Every draft has its risers and fallers. Some are able to raise their game at important times, taking their draft stock with them, while others falter when it matters most.
If you were to slot USHL standout Dylan Larkin into one of those two categories, it would have to be the former.
The sturdy 6-foot, 172-pound pivot has upped everything about his game in 2013-14, including his scoring. Larkin had 17 points in 37 USHL games last season, but has come to play in a big way this year with 11 goals and 19 points in 18 games. An increase in scoring was foreshadowed at the end of last season when he notched two goals and seven points in six games for the United States at the World U-17 tournament. This swell in offensive production from one year to the next is a direct result of hard work and determination, according to Larkin.
“The work I put in in the offseason [helped me a lot with] getting stronger and being able to get to the gritty areas and get rebounds,” said the 17 year old.
Along with building up strength and power, Larkin has also been making adjustments on the ice to better his chances in and around the offensive zone.
“I’ve been working on my shot a lot, and trying to position myself to take shots and pick corners,” added Larkin.
All these ameliorations amalgamate into improving Larkin day by day—both on and off the ice—and further shaping the type of player he is. What type is that?
“I would say a skilled power forward,” said Larkin, describing himself.
Such a description is echoed by Future Considerations scout Andrew Weiss.
“Larkin has shown he can be an elite-level power forward in addition to showing a high level of offensive ability,” Weiss said. “His ability to take the puck hard to the net allows for unique scoring chances most players would not be able get because of a lack of size and strength.”
Weiss adds that such a mixture of size and skill will have the American pivot in big demand come the draft in June.

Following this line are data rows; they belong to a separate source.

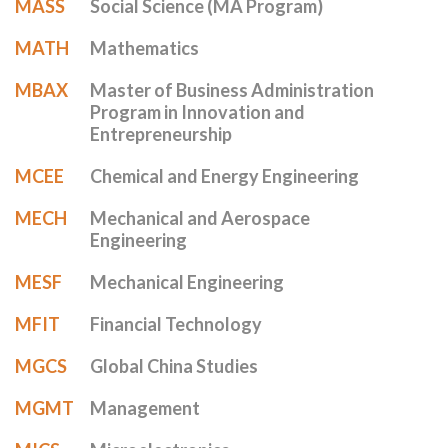
MASS
Social Science (MA Program)
MATH
Mathematics
MBAX
Master of Business Administration
Program in Innovation and
Entrepreneurship
MCEE
Chemical and Energy Engineering
MECH
Mechanical and Aerospace
Engineering
MESF
Mechanical Engineering
MFIT
Financial Technology
MGCS
Global China Studies
MGMT
Management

“Out of all the power forwards available, Dylan Larkin is definitely the safest pick and could very well be the most sought after come June,” said Weiss.
No player has a perfect game at 17, however, and Larkin admits there are some areas he’s working on to improve.
“[I’m still] working on getting stronger,” reiterated Larkin. “You can always get stronger and it’ll help me a lot moving forward with my game, going into college.”
Larkin comfortably rests at 15 on Future Considerations’ ranking for the 2014 NHL Draft. Not only that, but he is also the highest of five USHL skaters ranked. Larkin’s dominant draft-eligible season has him situated as the highest-ranked American skater.
With such recognition does, however, come pressure, but that’s not something Larkin is feeling or thinking about.
“I have no idea what’s going to happen,” said Larkin. “I’m not projected to be a first overall pick or anything, so I just try to block it out and play my game every night.”
That strategy appears to be working well for the up-and-coming forward, who will continue to employ it as he makes his way through the rest of the season—turning heads and making good impressions along the way.